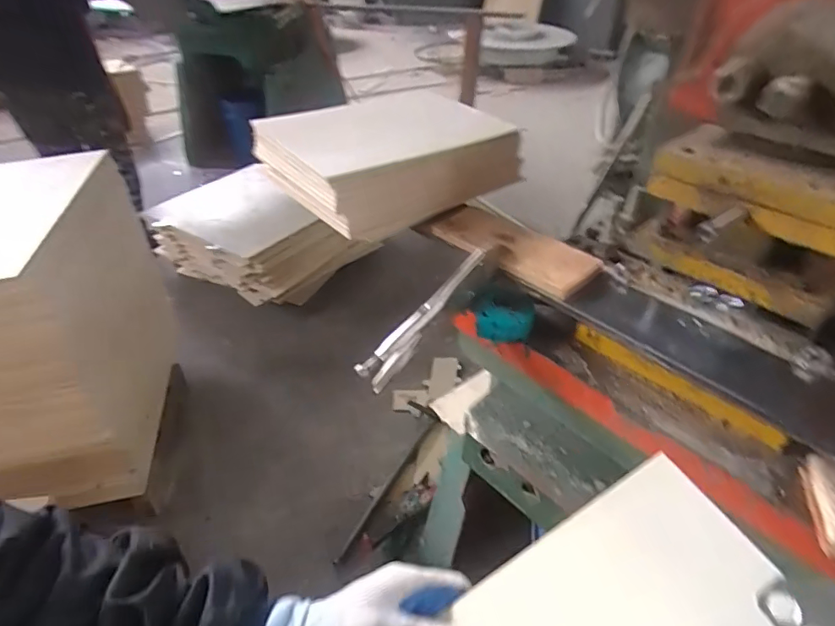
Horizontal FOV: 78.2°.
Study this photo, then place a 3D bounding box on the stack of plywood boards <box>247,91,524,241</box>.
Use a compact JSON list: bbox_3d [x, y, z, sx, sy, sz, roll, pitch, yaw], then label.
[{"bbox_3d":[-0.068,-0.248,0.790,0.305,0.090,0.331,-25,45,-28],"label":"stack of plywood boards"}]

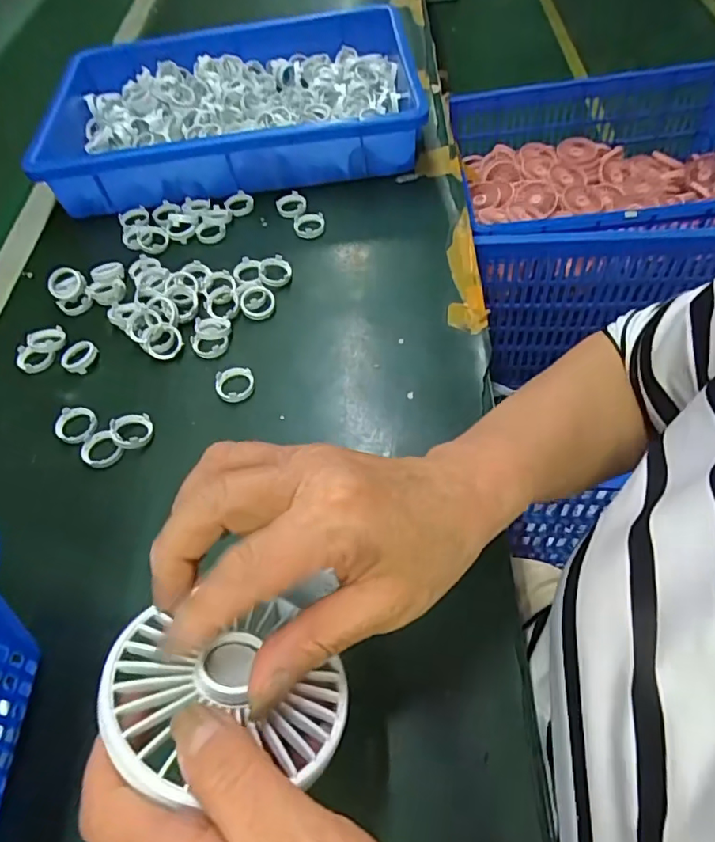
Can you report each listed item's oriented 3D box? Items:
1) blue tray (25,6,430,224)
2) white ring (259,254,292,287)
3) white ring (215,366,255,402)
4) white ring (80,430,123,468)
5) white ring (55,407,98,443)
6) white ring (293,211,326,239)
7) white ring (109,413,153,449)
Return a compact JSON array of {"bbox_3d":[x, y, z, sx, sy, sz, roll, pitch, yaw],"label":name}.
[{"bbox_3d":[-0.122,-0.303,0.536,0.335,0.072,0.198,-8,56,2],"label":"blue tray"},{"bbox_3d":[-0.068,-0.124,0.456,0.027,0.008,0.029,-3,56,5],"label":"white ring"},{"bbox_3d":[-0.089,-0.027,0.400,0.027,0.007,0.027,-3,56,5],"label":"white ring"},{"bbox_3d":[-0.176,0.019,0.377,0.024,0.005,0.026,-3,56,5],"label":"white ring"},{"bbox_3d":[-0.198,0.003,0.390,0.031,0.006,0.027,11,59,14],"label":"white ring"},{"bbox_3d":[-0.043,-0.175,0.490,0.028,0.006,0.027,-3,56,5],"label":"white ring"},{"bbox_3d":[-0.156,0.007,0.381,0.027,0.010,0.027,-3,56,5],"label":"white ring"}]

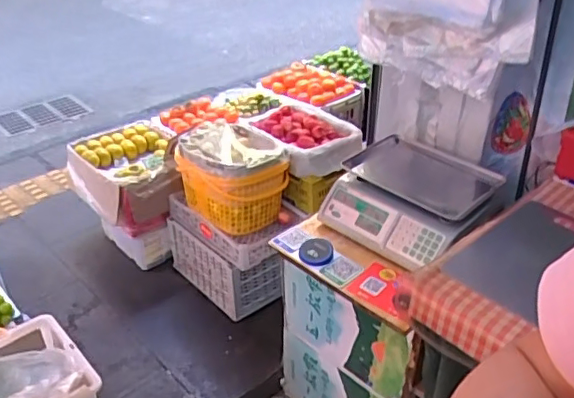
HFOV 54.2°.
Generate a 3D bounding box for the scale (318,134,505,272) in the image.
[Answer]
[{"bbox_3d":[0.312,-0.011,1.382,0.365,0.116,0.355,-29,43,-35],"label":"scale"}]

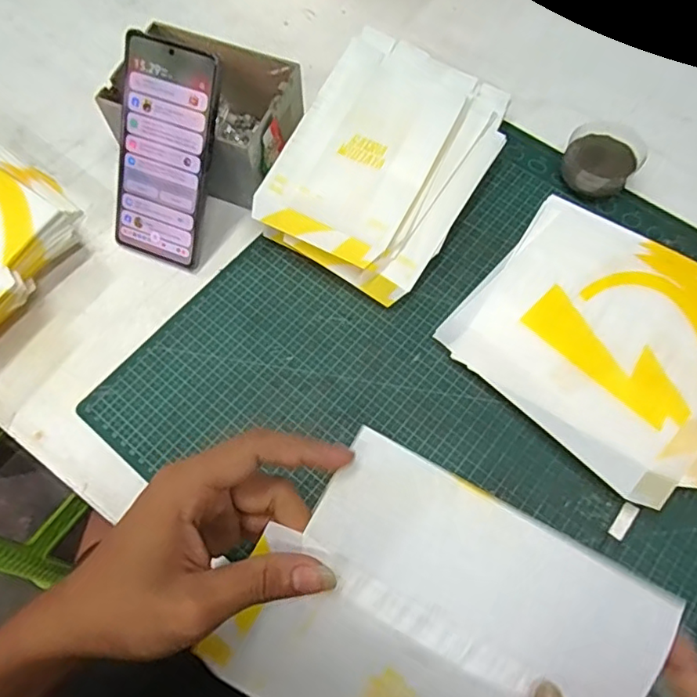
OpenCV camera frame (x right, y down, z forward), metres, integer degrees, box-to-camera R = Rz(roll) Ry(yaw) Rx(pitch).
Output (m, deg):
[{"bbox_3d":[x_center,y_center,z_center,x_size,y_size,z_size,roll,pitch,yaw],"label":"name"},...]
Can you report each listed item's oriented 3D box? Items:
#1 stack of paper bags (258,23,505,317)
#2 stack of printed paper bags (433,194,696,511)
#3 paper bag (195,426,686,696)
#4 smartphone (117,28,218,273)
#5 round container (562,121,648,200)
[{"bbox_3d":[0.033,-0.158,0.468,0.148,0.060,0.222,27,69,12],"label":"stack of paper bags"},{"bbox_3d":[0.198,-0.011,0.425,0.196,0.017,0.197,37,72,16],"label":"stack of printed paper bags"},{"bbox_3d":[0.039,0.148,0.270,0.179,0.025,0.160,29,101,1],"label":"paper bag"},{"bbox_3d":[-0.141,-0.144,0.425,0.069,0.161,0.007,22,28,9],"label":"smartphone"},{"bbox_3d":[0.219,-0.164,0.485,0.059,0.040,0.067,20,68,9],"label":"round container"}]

- - - - - - -

Work required
Exclude the pictures, and transcribe all of the material exactly.

Task solution
Horizontal FOV: 78.2°.
Study this photo, then place a 3D bounding box on the stack of plywood boards <box>247,91,524,241</box>.
Use a compact JSON list: bbox_3d [x, y, z, sx, sy, sz, roll, pitch, yaw], then label.
[{"bbox_3d":[-0.068,-0.248,0.790,0.305,0.090,0.331,-25,45,-28],"label":"stack of plywood boards"}]

Can you report each listed item's oriented 3D box? Items:
1) blue tray (25,6,430,224)
2) white ring (259,254,292,287)
3) white ring (215,366,255,402)
4) white ring (80,430,123,468)
5) white ring (55,407,98,443)
6) white ring (293,211,326,239)
7) white ring (109,413,153,449)
Return a compact JSON array of {"bbox_3d":[x, y, z, sx, sy, sz, roll, pitch, yaw],"label":name}.
[{"bbox_3d":[-0.122,-0.303,0.536,0.335,0.072,0.198,-8,56,2],"label":"blue tray"},{"bbox_3d":[-0.068,-0.124,0.456,0.027,0.008,0.029,-3,56,5],"label":"white ring"},{"bbox_3d":[-0.089,-0.027,0.400,0.027,0.007,0.027,-3,56,5],"label":"white ring"},{"bbox_3d":[-0.176,0.019,0.377,0.024,0.005,0.026,-3,56,5],"label":"white ring"},{"bbox_3d":[-0.198,0.003,0.390,0.031,0.006,0.027,11,59,14],"label":"white ring"},{"bbox_3d":[-0.043,-0.175,0.490,0.028,0.006,0.027,-3,56,5],"label":"white ring"},{"bbox_3d":[-0.156,0.007,0.381,0.027,0.010,0.027,-3,56,5],"label":"white ring"}]

HFOV 54.2°.
Generate a 3D bounding box for the scale (318,134,505,272) in the image.
[Answer]
[{"bbox_3d":[0.312,-0.011,1.382,0.365,0.116,0.355,-29,43,-35],"label":"scale"}]

OpenCV camera frame (x right, y down, z forward), metres, integer degrees, box-to-camera R = Rz(roll) Ry(yaw) Rx(pitch).
Output (m, deg):
[{"bbox_3d":[x_center,y_center,z_center,x_size,y_size,z_size,roll,pitch,yaw],"label":"name"},...]
Can you report each listed item's oriented 3D box? Items:
#1 stack of paper bags (258,23,505,317)
#2 stack of printed paper bags (433,194,696,511)
#3 paper bag (195,426,686,696)
#4 smartphone (117,28,218,273)
#5 round container (562,121,648,200)
[{"bbox_3d":[0.033,-0.158,0.468,0.148,0.060,0.222,27,69,12],"label":"stack of paper bags"},{"bbox_3d":[0.198,-0.011,0.425,0.196,0.017,0.197,37,72,16],"label":"stack of printed paper bags"},{"bbox_3d":[0.039,0.148,0.270,0.179,0.025,0.160,29,101,1],"label":"paper bag"},{"bbox_3d":[-0.141,-0.144,0.425,0.069,0.161,0.007,22,28,9],"label":"smartphone"},{"bbox_3d":[0.219,-0.164,0.485,0.059,0.040,0.067,20,68,9],"label":"round container"}]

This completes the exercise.